Beneath the surface, these effects suggest a more complex relationship between the recording and the music, drawing attention to the artifice and happenstance of what we’re hearing. By demonstrating so explicitly that this is how the music sounded in this room, on this day, they’re also implying that it might have sounded quite different in another place, another time. The musicians play wispy outlines of folk rock, giving just as much attention to the negative spaces as the notes you actually hear. The aesthetic suits the material. Lenker’s songs find beauty in the attempt to give memory solid shape: to hold it in one’s palms like a wounded bird that sat still when the others flew away, and coax it with a sweet melody into sticking around a while longer. Bright Future is like an attempt to hold the memories of the songs themselves, to stop their wild wings from beating for a moment and get a good look before they vanish in the air.

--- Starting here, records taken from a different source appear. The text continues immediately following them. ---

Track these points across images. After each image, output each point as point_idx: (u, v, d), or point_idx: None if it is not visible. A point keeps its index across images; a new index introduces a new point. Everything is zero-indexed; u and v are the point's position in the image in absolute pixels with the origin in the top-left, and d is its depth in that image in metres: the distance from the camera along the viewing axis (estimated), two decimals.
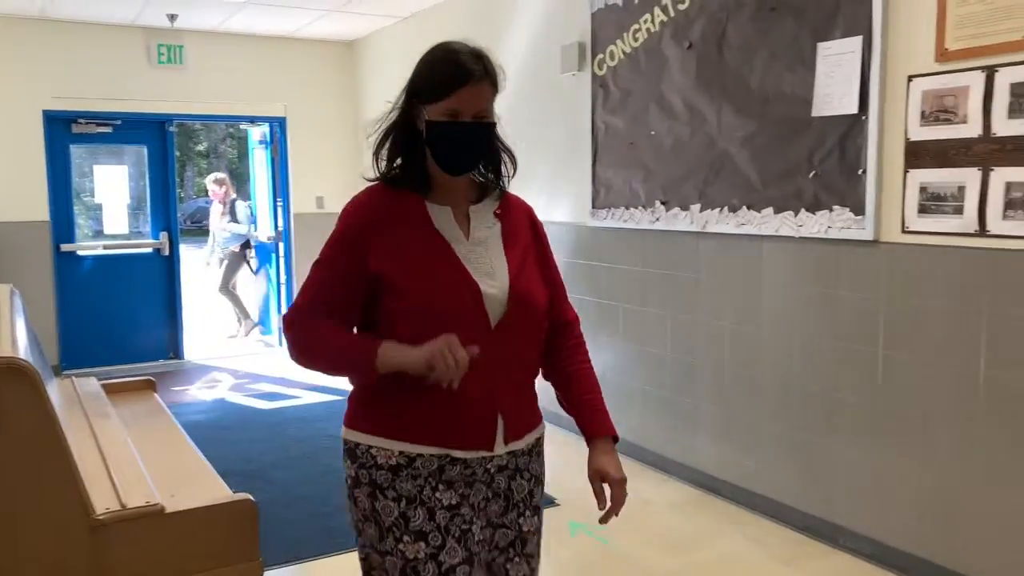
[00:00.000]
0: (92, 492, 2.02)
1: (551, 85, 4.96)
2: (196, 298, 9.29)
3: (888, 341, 3.16)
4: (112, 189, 6.99)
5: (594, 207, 4.66)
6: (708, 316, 3.96)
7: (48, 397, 1.94)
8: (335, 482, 4.24)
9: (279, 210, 7.65)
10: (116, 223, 7.03)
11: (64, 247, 6.71)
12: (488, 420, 1.62)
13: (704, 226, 3.93)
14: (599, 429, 1.73)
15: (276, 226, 7.70)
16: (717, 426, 3.98)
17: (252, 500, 2.13)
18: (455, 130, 1.58)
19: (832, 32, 3.28)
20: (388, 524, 1.59)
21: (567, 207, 4.91)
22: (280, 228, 7.66)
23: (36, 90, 6.46)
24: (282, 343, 7.75)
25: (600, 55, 4.54)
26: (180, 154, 21.28)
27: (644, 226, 4.30)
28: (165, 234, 7.11)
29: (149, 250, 7.10)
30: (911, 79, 3.01)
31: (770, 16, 3.54)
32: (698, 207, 3.96)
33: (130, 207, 7.09)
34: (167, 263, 7.16)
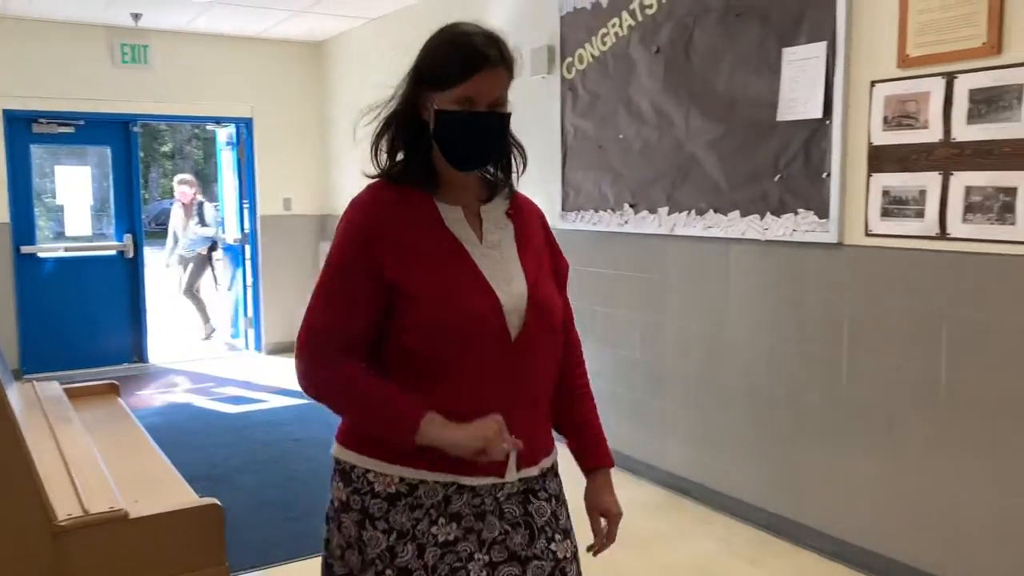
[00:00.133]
0: (53, 498, 1.98)
1: (520, 88, 4.93)
2: (160, 301, 9.17)
3: (852, 342, 3.20)
4: (74, 190, 6.87)
5: (563, 209, 4.67)
6: (676, 318, 3.99)
7: (7, 401, 1.90)
8: (302, 486, 4.23)
9: (245, 212, 7.58)
10: (78, 225, 6.91)
11: (24, 249, 6.58)
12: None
13: (672, 229, 3.96)
14: (602, 460, 1.63)
15: (243, 228, 7.63)
16: (686, 428, 4.01)
17: (218, 505, 2.11)
18: (468, 120, 1.42)
19: (797, 37, 3.33)
20: (372, 556, 1.45)
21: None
22: (247, 230, 7.59)
23: None
24: (246, 346, 7.68)
25: (569, 58, 4.56)
26: (145, 155, 20.97)
27: (613, 229, 4.32)
28: (129, 236, 7.00)
29: (112, 252, 7.00)
30: (874, 84, 3.06)
31: (736, 21, 3.58)
32: (666, 210, 3.99)
33: (93, 208, 6.98)
34: (131, 265, 7.05)
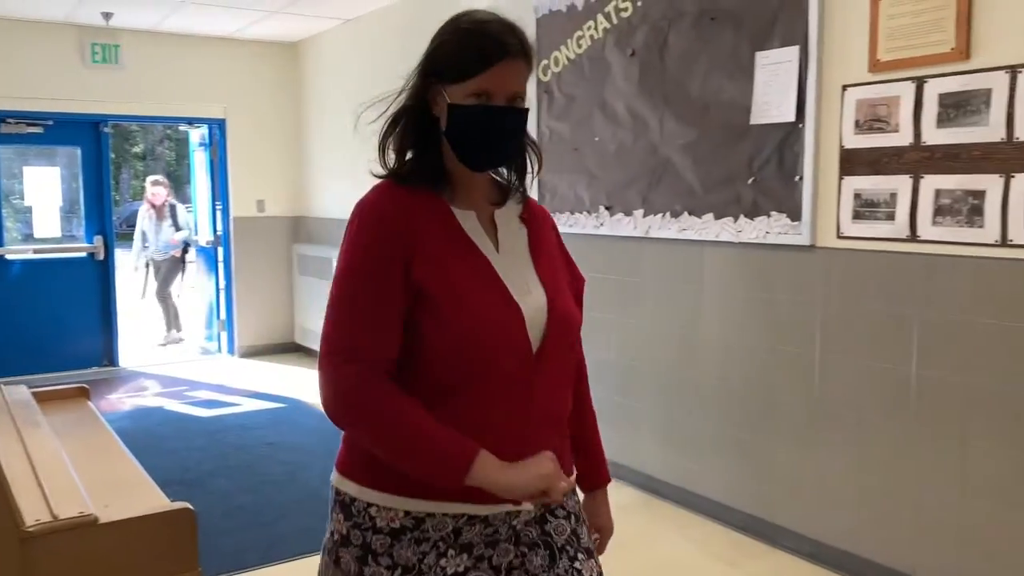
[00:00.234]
0: (21, 503, 1.95)
1: None
2: (132, 303, 9.06)
3: (824, 343, 3.24)
4: (43, 191, 6.77)
5: None
6: (651, 320, 4.00)
7: None
8: (275, 490, 4.20)
9: (218, 213, 7.51)
10: (47, 227, 6.81)
11: None
12: None
13: (647, 231, 3.97)
14: (604, 479, 1.59)
15: (215, 230, 7.56)
16: (660, 429, 4.02)
17: (191, 509, 2.08)
18: (485, 116, 1.32)
19: (770, 42, 3.36)
20: None
21: None
22: (219, 232, 7.52)
23: None
24: (219, 349, 7.61)
25: (545, 61, 4.56)
26: (116, 156, 20.76)
27: (589, 231, 4.33)
28: (100, 238, 6.92)
29: (83, 254, 6.90)
30: (845, 88, 3.09)
31: (710, 25, 3.60)
32: (641, 212, 4.00)
33: (63, 210, 6.89)
34: (101, 268, 6.96)
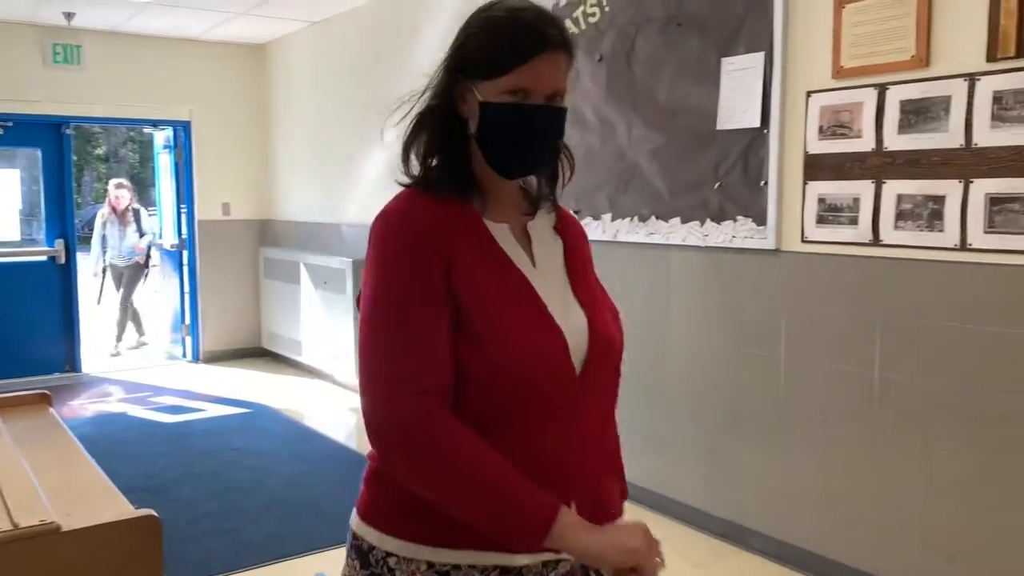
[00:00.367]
0: None
1: None
2: (89, 310, 8.91)
3: (789, 346, 3.28)
4: (2, 194, 6.64)
5: None
6: None
7: None
8: (241, 496, 4.16)
9: (183, 217, 7.42)
10: (6, 230, 6.68)
11: None
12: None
13: (615, 235, 4.00)
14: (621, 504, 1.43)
15: (180, 233, 7.46)
16: (628, 432, 4.02)
17: (155, 516, 2.05)
18: (522, 115, 1.19)
19: (735, 48, 3.40)
20: None
21: None
22: (184, 235, 7.43)
23: None
24: (183, 354, 7.50)
25: None
26: (78, 158, 20.42)
27: None
28: (61, 242, 6.80)
29: (43, 258, 6.78)
30: (809, 95, 3.14)
31: (677, 31, 3.64)
32: (609, 216, 4.03)
33: (22, 213, 6.76)
34: (63, 272, 6.84)
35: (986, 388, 2.68)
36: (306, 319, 6.65)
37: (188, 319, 7.46)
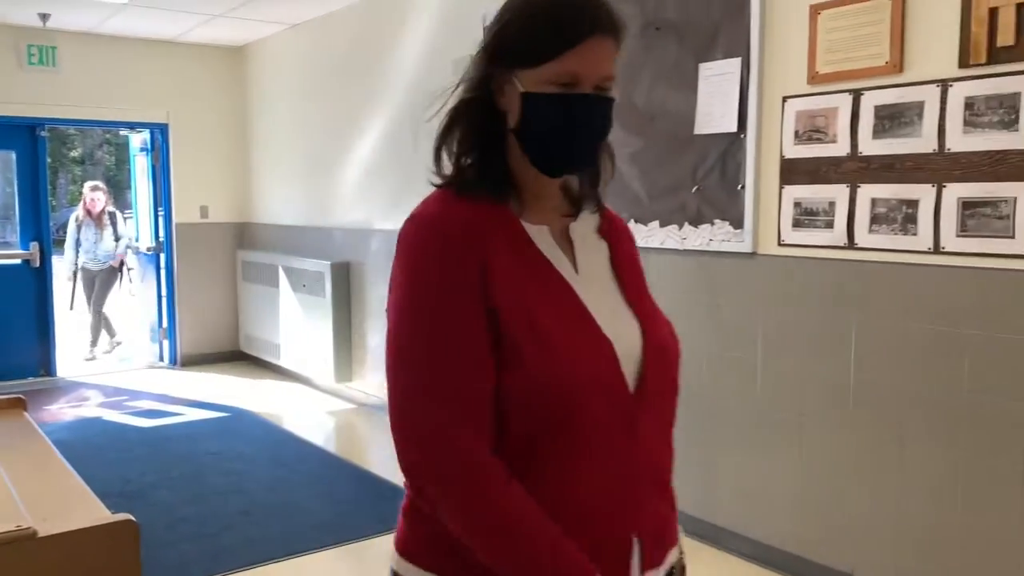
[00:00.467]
0: None
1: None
2: (62, 314, 8.81)
3: (766, 348, 3.31)
4: None
5: None
6: None
7: None
8: (219, 501, 4.13)
9: (160, 220, 7.36)
10: None
11: None
12: (621, 546, 1.11)
13: None
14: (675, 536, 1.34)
15: (157, 236, 7.41)
16: None
17: (133, 521, 2.04)
18: (570, 106, 1.08)
19: (713, 53, 3.43)
20: None
21: None
22: (161, 239, 7.37)
23: None
24: (160, 358, 7.44)
25: None
26: (52, 160, 20.18)
27: None
28: (36, 245, 6.73)
29: (17, 261, 6.70)
30: (785, 100, 3.17)
31: (655, 36, 3.66)
32: None
33: None
34: (38, 275, 6.77)
35: (959, 389, 2.72)
36: (285, 322, 6.62)
37: (165, 323, 7.40)
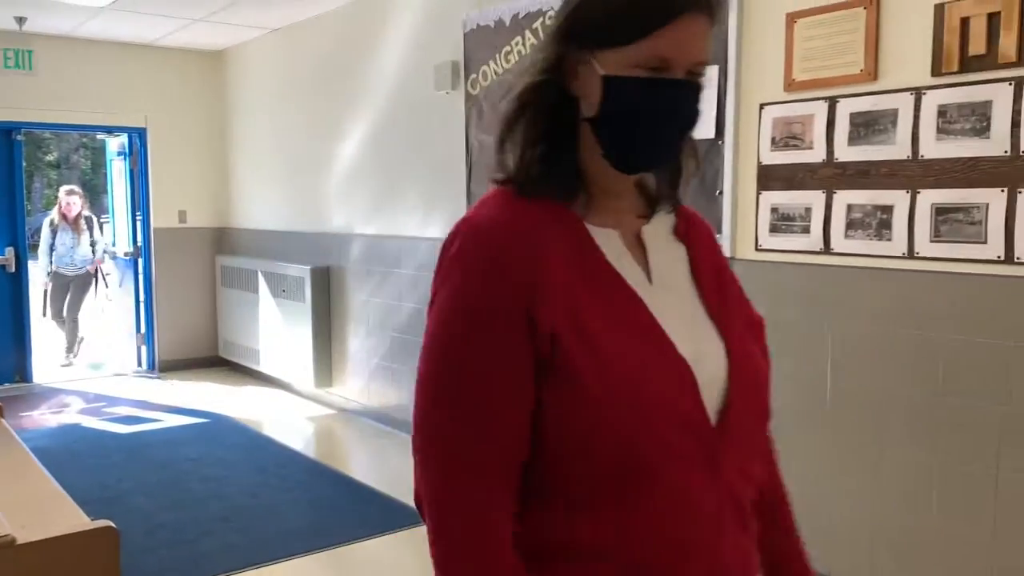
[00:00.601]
0: None
1: (425, 102, 4.98)
2: (42, 318, 8.72)
3: None
4: None
5: None
6: None
7: None
8: (198, 507, 4.11)
9: (138, 224, 7.31)
10: None
11: None
12: None
13: None
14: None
15: (135, 241, 7.35)
16: None
17: (113, 527, 2.04)
18: (659, 93, 0.94)
19: None
20: None
21: (442, 223, 4.93)
22: (139, 243, 7.32)
23: None
24: (139, 364, 7.39)
25: (473, 75, 4.60)
26: (28, 164, 19.97)
27: None
28: (11, 250, 6.66)
29: None
30: (763, 107, 3.21)
31: None
32: None
33: None
34: (13, 280, 6.70)
35: (934, 392, 2.76)
36: (264, 327, 6.59)
37: (143, 328, 7.35)
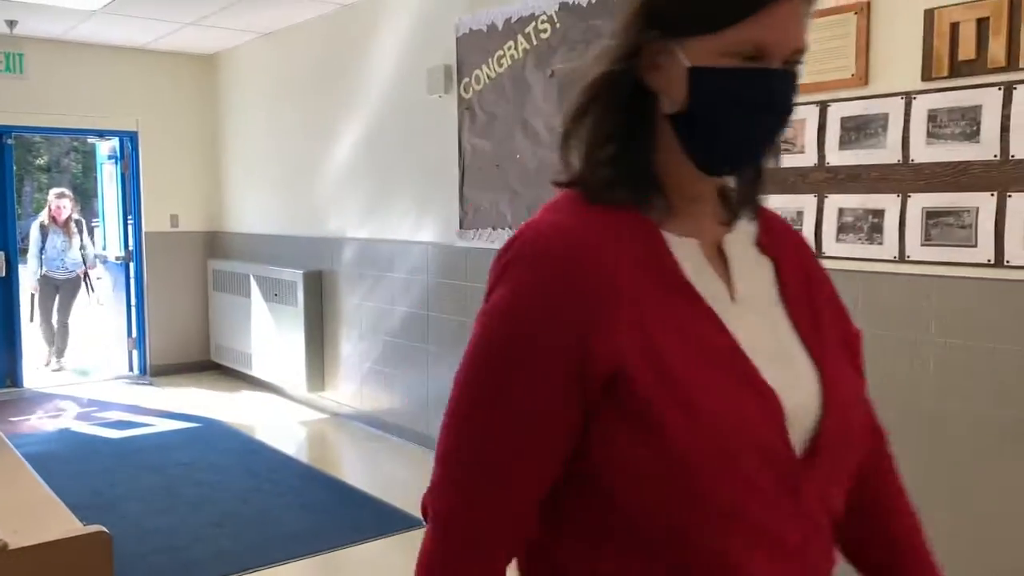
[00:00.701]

For all the shaggy-dog presentation of her main band, Lenker often approaches her songs with disciplined attention to form and economy, but opener “Real House” is something different. Its chords float along without clear paths of tension and release; its lyrics are associative rather than linear. In the second verse, a surreal image stands in for feelings not yet addressed directly: “Stars shine like tears on the night’s face.” Eventually, the song reveals its subject as Lenker’s mother, and the fog of ambiguity around the preceding lyrics begins to clear. By the final lines, a devastating recounting of the first time Lenker saw her cry, we’ve moved wholly out of the spectral realm and into everyday heartbreak.

Lenker recorded Bright Future with accompaniment from Philip Weinrobe, her engineer and co-producer, as well as singer-songwriter and frequent Big Thief collaborator Mat Davidson, violinist and percussionist Josefin Runsteen, and alt-R&B auteur Nick Hakim. They did a lot of passing around instruments: The album’s basic palette is voice, guitar, piano, and violin, each of which is credited to at least two different performers at various points. (Runsteen and Lenker’s brother Noah also play occasional percussion.) The free-flowing and intuitive nature of the sessions is apparent in the recordings, which have the amiable looseness of first takes. You get the sense, sometimes, that they are figuring out a song’s ideal arrangement as they track it.